Anywho, I think getting a nigerian, or breeding your girls to a nigerian, would be way fun and I support the idea 100%!  I got a really spotty nubian to cross my ladies with.  I don't really like nubains as much as my lamanchas, but we all need a goal right?  My goal is to maybe get some nice moonspotty/dappled goats in a few generations that conform to lamancha standards  will be entertaining if nothing else, and that is why we have goats!  Milk, meat, and HEAPING loads of entertainment.


----------



## Ms. Research (Oct 26, 2011)

Not a crazy idea.  Definitely workable.  Definitely gave me a "lightbulb" moment after ksalvagno's input.  

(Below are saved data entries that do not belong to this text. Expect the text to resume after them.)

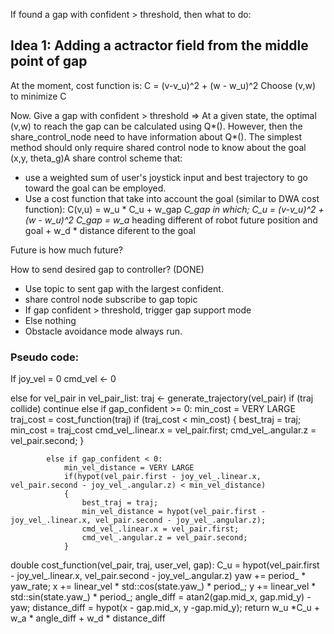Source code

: If found a gap with confident > threshold,  then what to do:
## Idea 1: Adding a actractor field from the middle point of gap
At the moment, cost function is:
C =  (v-v_u)^2 + (w - w_u)^2
Choose (v,w) to minimize C

Now. Give a gap with confident > threshold => At a given state, the optimal (v,w) to reach the gap can be calculated using Q*(). However, then the 
share_control_node need to have information about Q*().
The simplest method should only require shared control node to know about the goal (x,y, theta_g)A share control scheme that:
- use a weighted sum of user's joystick input and best trajectory to go toward the goal can be employed.
- Use a cost function that take into account the goal (similar to DWA cost function):
    C(v,u) = w_u * C_u + w_gap *C_gap
    in which;
    C_u = (v-v_u)^2 + (w - w_u)^2
    C_gap = w_a* heading different of robot future position and goal + w_d * distance diferent to the goal

Future is how much future?


How to send desired gap to controller? (DONE)
- Use topic to sent gap with the largest confident. 
- share control node subscribe to gap topic
- If gap confident > threshold, trigger gap support mode
- Else nothing
- Obstacle avoidance mode always run.

### Pseudo code:
If joy_vel = 0
    cmd_vel <- 0

else
    for vel_pair in vel_pair_list:
        traj <- generate_trajectory(vel_pair) 
        if (traj collide)
            continue
        else
            if gap_confident >= 0:
                min_cost = VERY LARGE 
                traj_cost = cost_function(traj)
                if (traj_cost < min_cost)
                {
                    best_traj = traj;
                    min_cost = traj_cost
                    cmd_vel_.linear.x = vel_pair.first;
                    cmd_vel_.angular.z = vel_pair.second;
                }

            else if gap_confident < 0:
                min_vel_distance = VERY LARGE
                if(hypot(vel_pair.first - joy_vel_.linear.x, vel_pair.second - joy_vel_.angular.z) < min_vel_distance)
                {
                    best_traj = traj;
                    min_vel_distance = hypot(vel_pair.first - joy_vel_.linear.x, vel_pair.second - joy_vel_.angular.z);
                    cmd_vel_.linear.x = vel_pair.first;
                    cmd_vel_.angular.z = vel_pair.second;
                }

double cost_function(vel_pair, traj, user_vel, gap):
    C_u = hypot(vel_pair.first - joy_vel_.linear.x, vel_pair.second - joy_vel_.angular.z)
    yaw += period_ * yaw_rate;
    x += linear_vel * std::cos(state.yaw_) * period_;
    y += linear_vel * std::sin(state.yaw_) * period_; 
    angle_diff = atan2(gap.mid_x, gap.mid_y) - yaw;
    distance_diff = hypot(x - gap.mid_x, y -gap.mid_y);
    return w_u *C_u + w_a * angle_diff + w_d * distance_diff


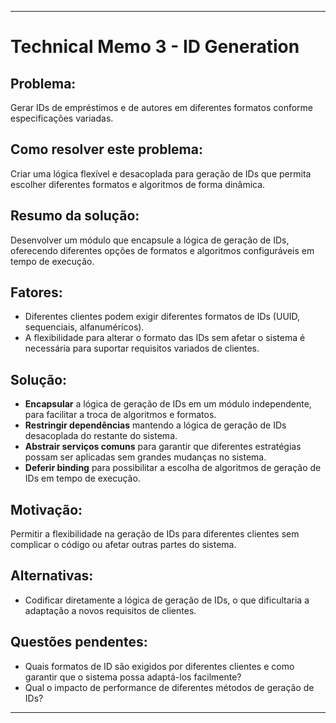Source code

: 
---
# Technical Memo 3 - ID Generation

## Problema:
Gerar IDs de empréstimos e de autores em diferentes formatos conforme especificações variadas.

## Como resolver este problema:
Criar uma lógica flexível e desacoplada para geração de IDs que permita escolher diferentes formatos e algoritmos de forma dinâmica.

## Resumo da solução:
Desenvolver um módulo que encapsule a lógica de geração de IDs, oferecendo diferentes opções de formatos e algoritmos configuráveis em tempo de execução.

## Fatores:
- Diferentes clientes podem exigir diferentes formatos de IDs (UUID, sequenciais, alfanuméricos).
- A flexibilidade para alterar o formato das IDs sem afetar o sistema é necessária para suportar requisitos variados de clientes.

## Solução:
- **Encapsular** a lógica de geração de IDs em um módulo independente, para facilitar a troca de algoritmos e formatos.
- **Restringir dependências** mantendo a lógica de geração de IDs desacoplada do restante do sistema.
- **Abstrair serviços comuns** para garantir que diferentes estratégias possam ser aplicadas sem grandes mudanças no sistema.
- **Deferir binding** para possibilitar a escolha de algoritmos de geração de IDs em tempo de execução.

## Motivação:
Permitir a flexibilidade na geração de IDs para diferentes clientes sem complicar o código ou afetar outras partes do sistema.

## Alternativas:
- Codificar diretamente a lógica de geração de IDs, o que dificultaria a adaptação a novos requisitos de clientes.

## Questões pendentes:
- Quais formatos de ID são exigidos por diferentes clientes e como garantir que o sistema possa adaptá-los facilmente?
- Qual o impacto de performance de diferentes métodos de geração de IDs?
---
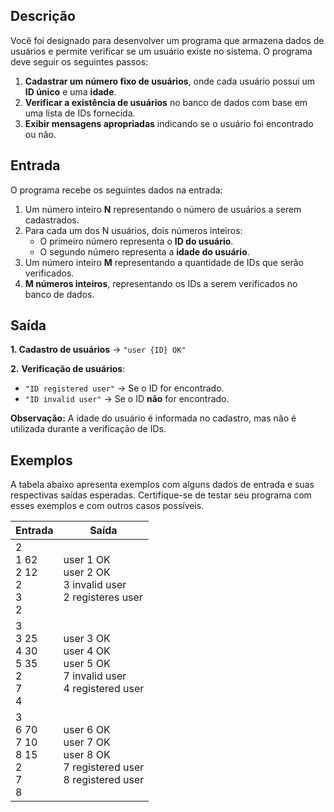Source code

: ## Descrição

Você foi designado para desenvolver um programa que armazena dados de usuários e permite verificar se um usuário existe no sistema. O programa deve seguir os seguintes passos:

1. **Cadastrar um número fixo de usuários**, onde cada usuário possui um **ID único** e uma **idade**.
2. **Verificar a existência de usuários** no banco de dados com base em uma lista de IDs fornecida.
3. **Exibir mensagens apropriadas** indicando se o usuário foi encontrado ou não.

## Entrada

O programa recebe os seguintes dados na entrada:

1. Um número inteiro **N** representando o número de usuários a serem cadastrados.
2. Para cada um dos N usuários, dois números inteiros:
   - O primeiro número representa o **ID do usuário**.
   - O segundo número representa a **idade do usuário**.
3. Um número inteiro **M** representando a quantidade de IDs que serão verificados.
4. **M números inteiros**, representando os IDs a serem verificados no banco de dados.



## Saída

**1. Cadastro de usuários** → `"user {ID} OK"`

**2.** **Verificação de usuários**:

- `"ID registered user"` → Se o ID for encontrado.
- `"ID invalid user"` → Se o ID **não** for encontrado.

**Observação:** A idade do usuário é informada no cadastro, mas não é utilizada durante a verificação de IDs.

## Exemplos

A tabela abaixo apresenta exemplos com alguns dados de entrada e suas respectivas saídas esperadas. Certifique-se de testar seu programa com esses exemplos e com outros casos possíveis.

| Entrada                                              | Saída                                                        |
| ---------------------------------------------------- | ------------------------------------------------------------ |
| 2<br />1 62<br />2 12 <br />2<br />3<br />2          | user 1 OK<br />user 2 OK<br />3 invalid user<br />2 registeres user |
| 3<br />3 25<br />4 30<br />5 35<br />2<br />7<br />4 | user 3 OK<br />user 4 OK<br />user 5 OK<br />7 invalid user<br />4 registered user |
| 3<br />6 70<br />7 10<br />8 15<br />2<br />7<br />8 | user 6 OK<br />user 7 OK<br />user 8 OK<br />7 registered user<br />8 registered user |
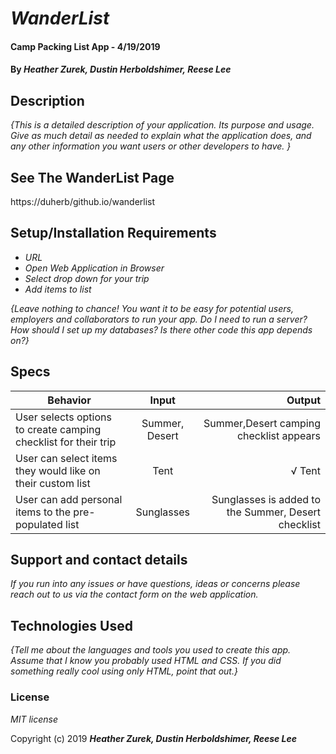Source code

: # _WanderList_

#### Camp Packing List App - 4/19/2019

#### By _**Heather Zurek, Dustin Herboldshimer, Reese Lee**_

## Description

_{This is a detailed description of your application. Its purpose and usage.  Give as much detail as needed to explain what the application does, and any other information you want users or other developers to have. }_

## See The WanderList Page

https://duherb/github.io/wanderlist

## Setup/Installation Requirements

* _URL_
* _Open Web Application in Browser_
* _Select drop down for your trip_
* _Add items to list_

_{Leave nothing to chance! You want it to be easy for potential users, employers and collaborators to run your app. Do I need to run a server? How should I set up my databases? Is there other code this app depends on?}_

## Specs

| Behavior | Input | Output |
| ------------- |:-------------:| -----:|
| User selects options to create camping checklist for their trip | Summer, Desert | Summer,Desert camping checklist appears |
| User can select items they would like on their custom list | Tent | √ Tent |
| User can add personal items to the pre-populated list | Sunglasses | Sunglasses is added to the Summer, Desert checklist |

## Support and contact details

_If you run into any issues or have questions, ideas or concerns please reach out to us via the contact form on the web application._

## Technologies Used

_{Tell me about the languages and tools you used to create this app. Assume that I know you probably used HTML and CSS. If you did something really cool using only HTML, point that out.}_

### License

*MIT license*

Copyright (c) 2019 **_Heather Zurek, Dustin Herboldshimer, Reese Lee_**
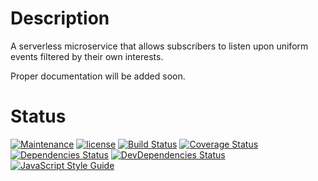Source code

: # Description
A serverless microservice that allows subscribers to listen upon uniform events filtered by their own interests.

Proper documentation will be added soon.

# Status
[![Maintenance](https://img.shields.io/maintenance/yes/2017.svg?style=flat-square)]()
[![license](https://img.shields.io/github/license/devlucas/buzz-monitor.svg?style=flat-square)]()
[![Build Status](https://img.shields.io/travis/devlucas/buzz-monitor.svg?style=flat-square&maxAge=0)](https://github.com/devlucas/buzz-monitor)
[![Coverage Status](https://img.shields.io/coveralls/devlucas/buzz-monitor.svg?style=flat-square&maxAge=0)](https://coveralls.io/github/devlucas/buzz-monitor?branch=master)
[![Dependencies Status](https://img.shields.io/david/devlucas/buzz-monitor.svg?style=flat-square&maxAge=360)](https://david-dm.org/devlucas/buzz-monitor)
[![DevDependencies Status](https://img.shields.io/david/dev/devlucas/buzz-monitor.svg?style=flat-square&maxAge=360)](https://david-dm.org/devlucas/buzz-monitor?type=dev)
[![JavaScript Style Guide](https://img.shields.io/badge/code_style-standard-brightgreen.svg?style=flat-square)](https://standardjs.com)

I think you should go for it.


----------



## SDGsoap&dairy (Oct 27, 2011)

Welcome to the dark side...


----------



## jodief100 (Oct 27, 2011)

Hubby says y'all are a bunch of enablers.  Then he said maybe next year, he wants to get some more pasture fenced in first.


----------



## jodief100 (Oct 27, 2011)

I soooooooooooooo want to buy Karen's buck she has for sale, Buttin' Heads Categorised.  He is pretty, I love black and white goats.  Jaz is black and white....  

Need to get working on those fences..........


DK- Jaz is about 2 1/2 years old.  She had a single buckling at 13 months and twin doelings in June when she was about two years old.  She has grown some since I got her but not a whole lot.  She is a sweet little doe, I can milk her as she stands on a box with no head gate.


----------



## ksalvagno (Oct 27, 2011)

jodief100 said:
			
		

> I soooooooooooooo want to buy Karen's buck she has for sale, Buttin' Heads Categorised.  He is pretty, I love black and white goats.  Jaz is black and white....


He puts moonspots on babies too!


----------



## Queen Mum (Oct 27, 2011)

jodief100 said:
			
		

> Hubby says y'all are a bunch of enablers.  Then he said maybe next year, he wants to get some more pasture fenced in first.


Hubby understands that goats are addicting, does he?   But really goats NEED babies.  Yes, they do.   Honest.   They need babies.


----------



## daisychick (Oct 27, 2011)

Do it.....do it......do it........


----------



## DKRabbitry (Oct 28, 2011)

My doe was born in '08, she had her kid '10, soooo we'll say she was bred at 19 months.  I got her Feb 2011, as a coming 3 year old.  She was still nursing her kid and I didn't weight her back then, but she was 26.5 inches at the wither.  Somewhere around August I noticed she had really filled out, and was as tall as my "big" goats!  I was kinda shocked... She is 28" at the wither now, and did so well into her 3rd year.    I beleive she weighed 90lbs at last weigh-in, but I can't remember if that was before or after the big growth spurt.  I am sure it depends on the bloodlines and stuff, but I wouldn't completely count out possibly growing a little more.  Granted, your girl did get bred waaaay younger than Garnet did.  I was told she was small from mineral deficient issues, but I think maybe she was just a late bloomer.  Here is a before and after pic....


----------



## SDGsoap&dairy (Oct 29, 2011)

What a difference, DK.  You can really see what better nutrition will do for a goat.


----------



## 77Herford (Oct 29, 2011)

daisychick said:
			
		

> Do it.....do it......do it........


LOL, Daisychick is the ultimate enablers for any baby animals.  Just wait when they are born, she'll want you to Fed Ex her one.


----------



## zzGypsy (Oct 29, 2011)

I've got a pair of little bucks that'll fit in a fed-ex box... where do you want them shipped?


----------